> Your task: Repeat the data that follows exactly, starting at the line with "Figure 10. Gear" and ending at the line with "Figure 6. Effects", and leave out every picture.

────────────────────

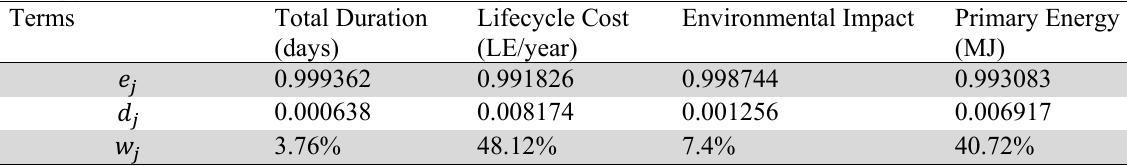
Entropy value, variation coefficient and weight of attributes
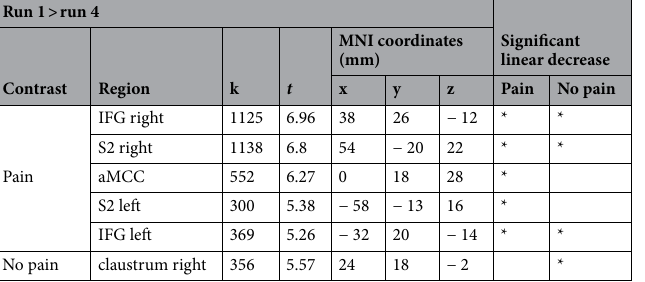
Table 2. Pain habituation. Significant brain activation clusters for contrast first vs. fourth run, separately for painful and non-painful stimulation with cluster size (k), t-value and MNI coordinates. Only the highest peak is included in case of several confluent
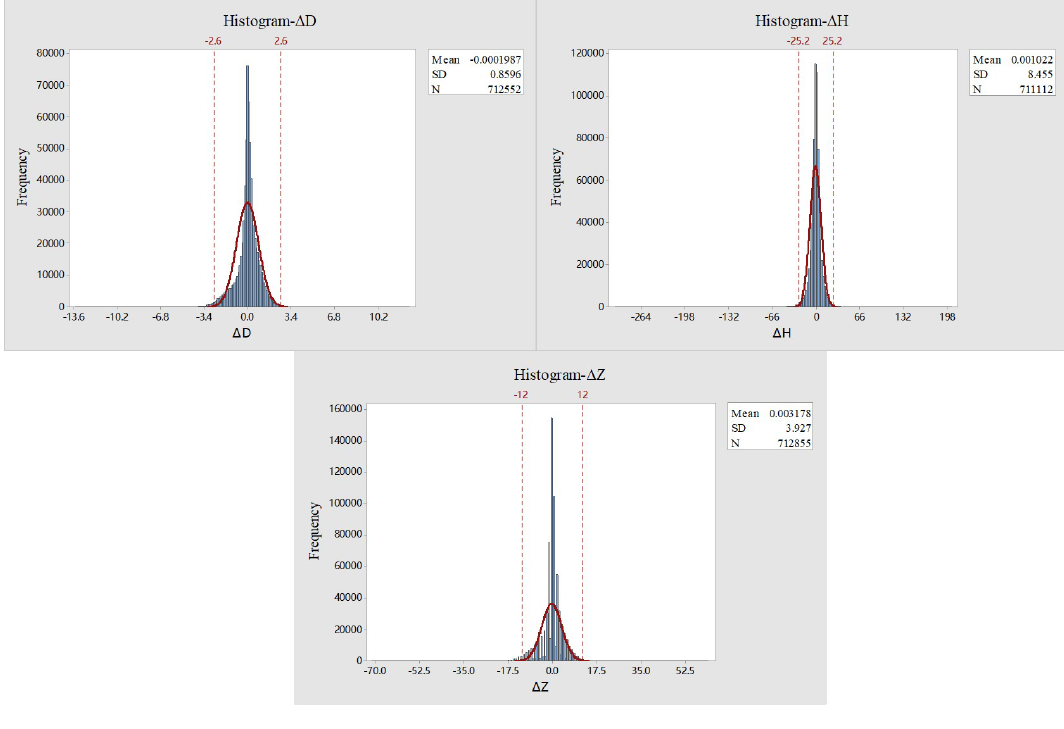
Figure 8. The histogram of the FTD of between 1933 and 2019.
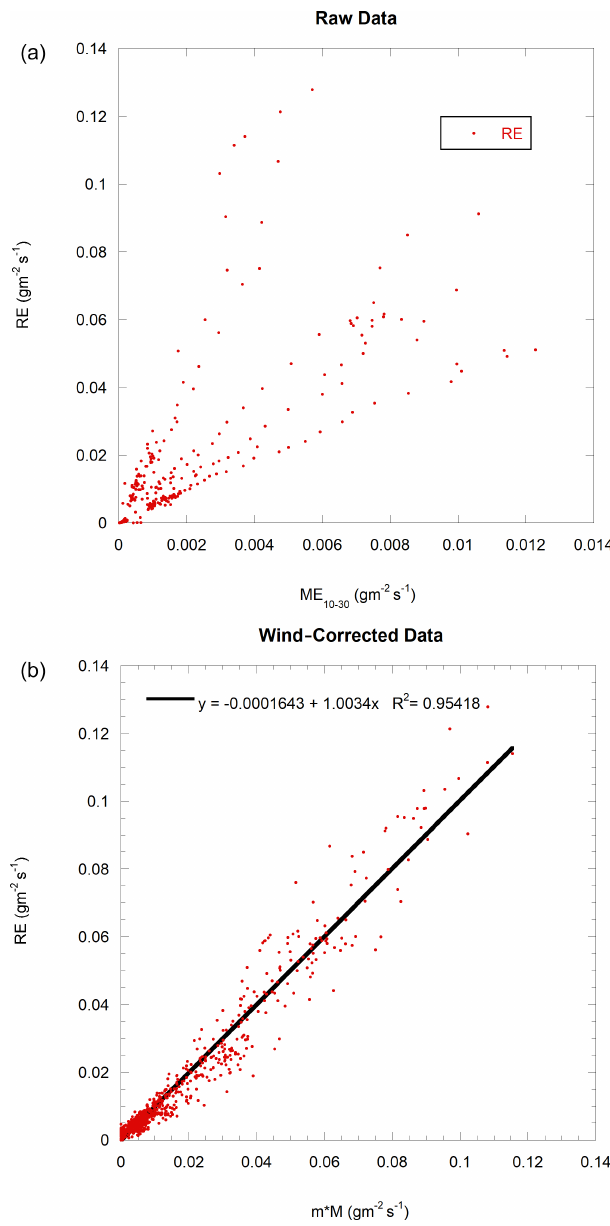
Figure 8. (a) RE versus ME (raw data, average between PWM = 10 and PWM = 30% measurements). (b) RE versus wind speed cor- rected ME for all disponible data along with a linear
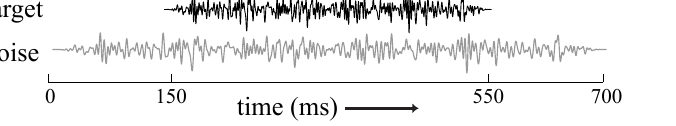
Figure 4. A schematic temporal representation of the stimuli presented in Experiment 2. Details are provided in Section 4.1.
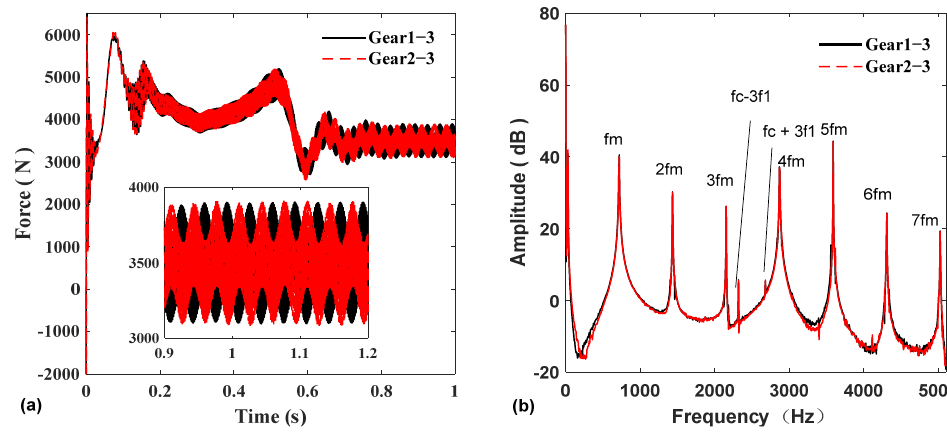
Figure 10. Gear 1–3, Gear 2–3 mesh force: ( a ) time domain; ( b ) frequency domain.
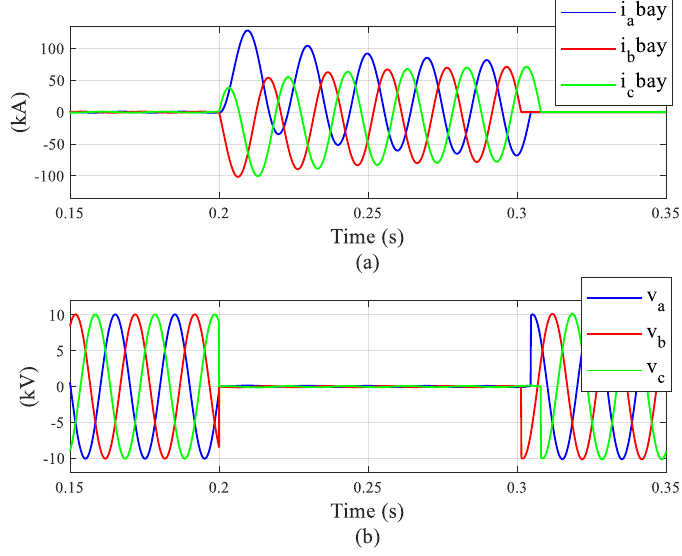
Figure 8. Three-phase fault in Load L1 without the PFCA. ( a ) Currents abc in circuit breaker (CB) of Load L1; ( b ) voltages abc in busbar.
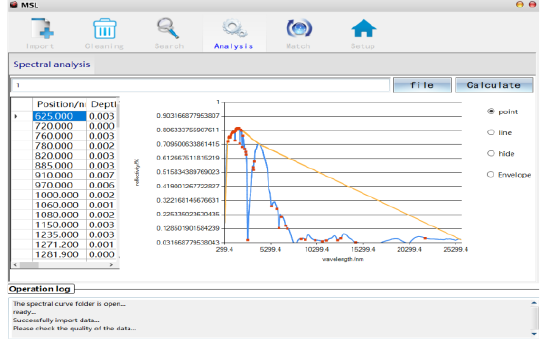
Figure 9. Interface of data import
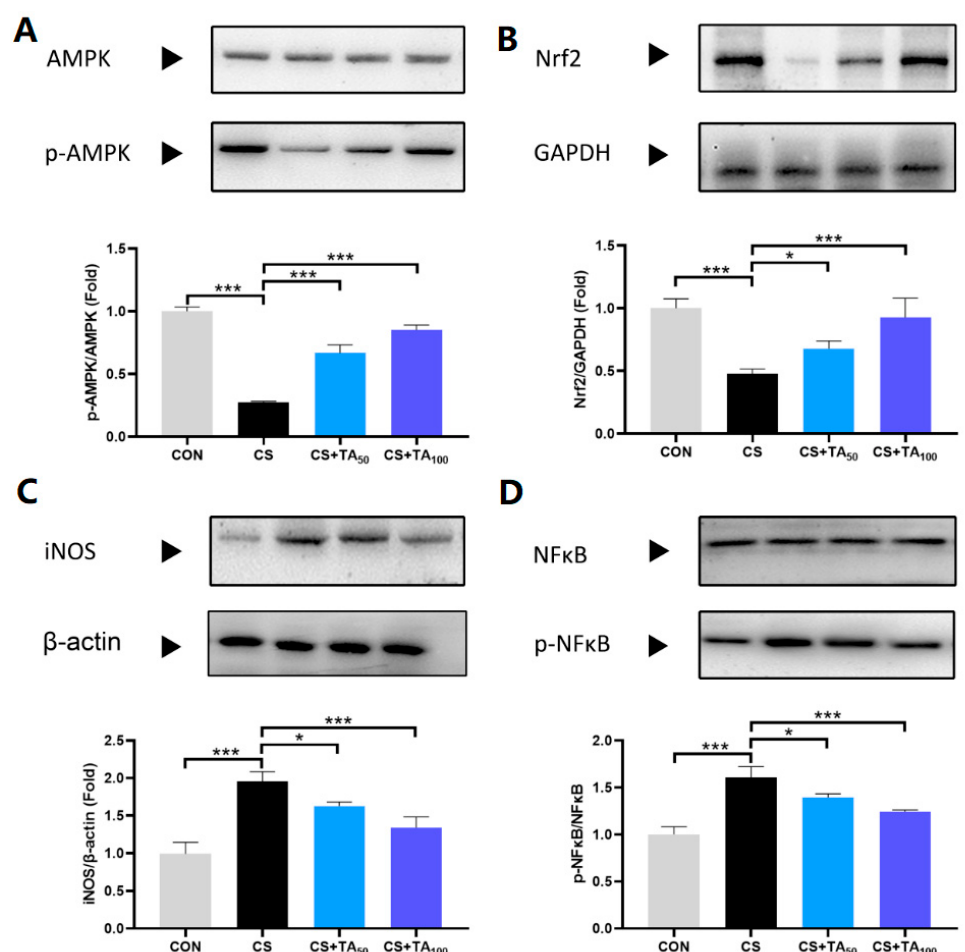
Figure 6. Effects of TA supplementation on AMPK and NF κ B signaling pathways in the lungs of CS- exposed induced-COPD mice. Expression of ( A ) AMPK and p-AMPK, ( B ) Nrf2, ( C ) iNOS , and ( D ) NF κ B and p-NF κ B in lung tissues from each group were measured by Western blot. * P < 0.05, *** P <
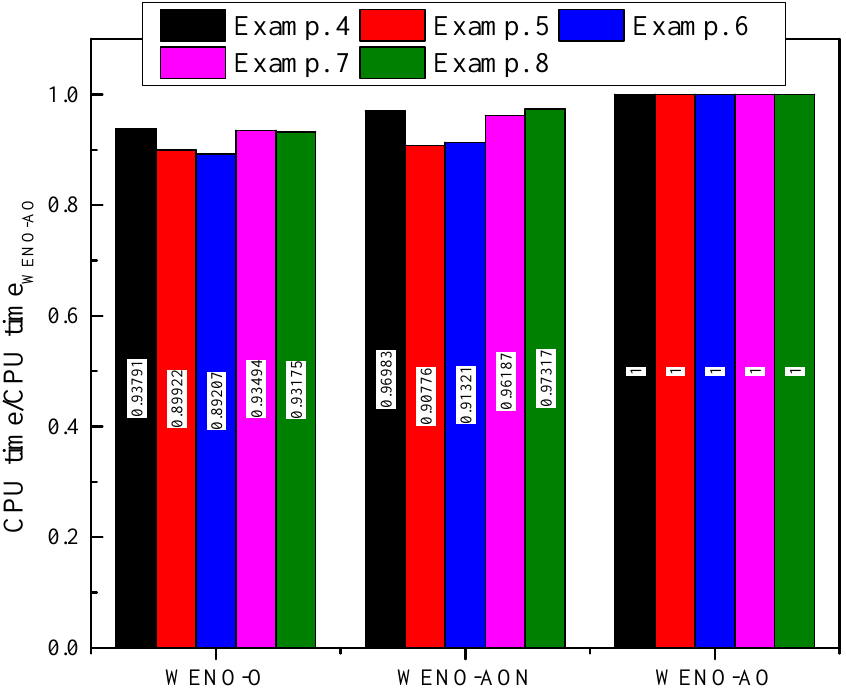
Figure 22. Comparison of CPU time of the adaptive order schemes (WENO-AO and WENO-AON) and proposed WENO-O scheme for six test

────────────────────

> Task response:
Figure 10. Gear 1–3, Gear 2–3 mesh force: ( a ) time domain; ( b ) frequency domain.
Figure 8. Three-phase fault in Load L1 without the PFCA. ( a ) Currents abc in circuit breaker (CB) of Load L1; ( b ) voltages abc in busbar.
Figure 9. Interface of data import
Figure 6. Effects of TA supplementation on AMPK and NF κ B signaling pathways in the lungs of CS- exposed induced-COPD mice. Expression of ( A ) AMPK and p-AMPK, ( B ) Nrf2, ( C ) iNOS , and ( D ) NF κ B and p-NF κ B in lung tissues from each group were measured by Western blot. * P < 0.05, *** P <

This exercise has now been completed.